An EUR-Lex parser for Python.

## Usage

You can install this package as follows:

```bash
pip install -U eurlex
```

After installing this package, you can download and parse any document from EUR-Lex. For example, the [32019R0947 regulation](https://eur-lex.europa.eu/legal-content/EN/TXT/?uri=CELEX%3A32019R0947):

```python
from eurlex import get_html_by_celex_id, parse_html

# Retrieve and parse the document with CELEX ID "32019R0947" into a Pandas DataFrame
celex_id = "32019R0947"
html = get_html_by_celex_id(celex_id)
df = parse_html(html)

# Get the first line of Article 1
df_article_1 = df[df.article == "1"]
df_article_1_line_1 = df_article_1.iloc[0]

# Display the subtitle of Article 1
print(df_article_1_line_1.article_subtitle)
>>> "Subject matter"

# Display the corresponding text
print(df_article_1_line_1.text)
>>> "This Regulation lays down detailed provisions for the operation of unmanned aircraft systems as well as for personnel, including remote pilots and organisations involved in those operations."
```

Every document on EUR-Lex displays a CELEX number at the top of the page.
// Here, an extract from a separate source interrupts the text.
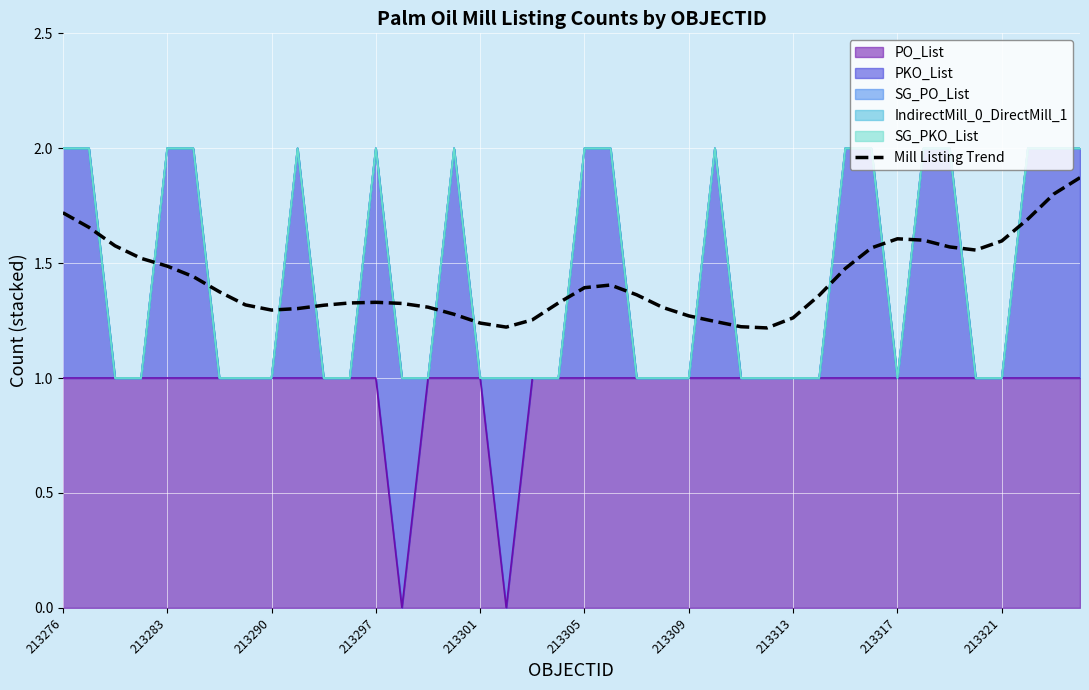

At which category does the chart reach its peak across all series?

39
More information on CELEX numbers can be found on the [EUR-Lex website](https://eur-lex.europa.eu/content/tools/eur-lex-celex-infographic-A3.pdf).

For more information about the methods in this package, see the [unit tests](https://github.com/kevin91nl/eurlex/tree/main/tests) and [doctests](https://github.com/kevin91nl/eurlex/blob/main/eurlex/__init__.py).

### Data Structure

The following columns are available in the parsed dataframe:

- `text`: The text
- `type`: The type of the data
- `document`: The document in which the text is found
- `article`: The article in which the text is found
- `article_subtitle`: The subtitle of the article (when available)
- `ref`: The indentation level of the text within the article (e.g. `["(1)", "(a)"]` when the text is found under paragraph `(1)`, subparagraph `(a)`)

In some cases, additional fields are available. For example, the `group` field which contains the bold text under which a text is found.

## Code Contribution

Feel free to send any issues, ideas or pull requests.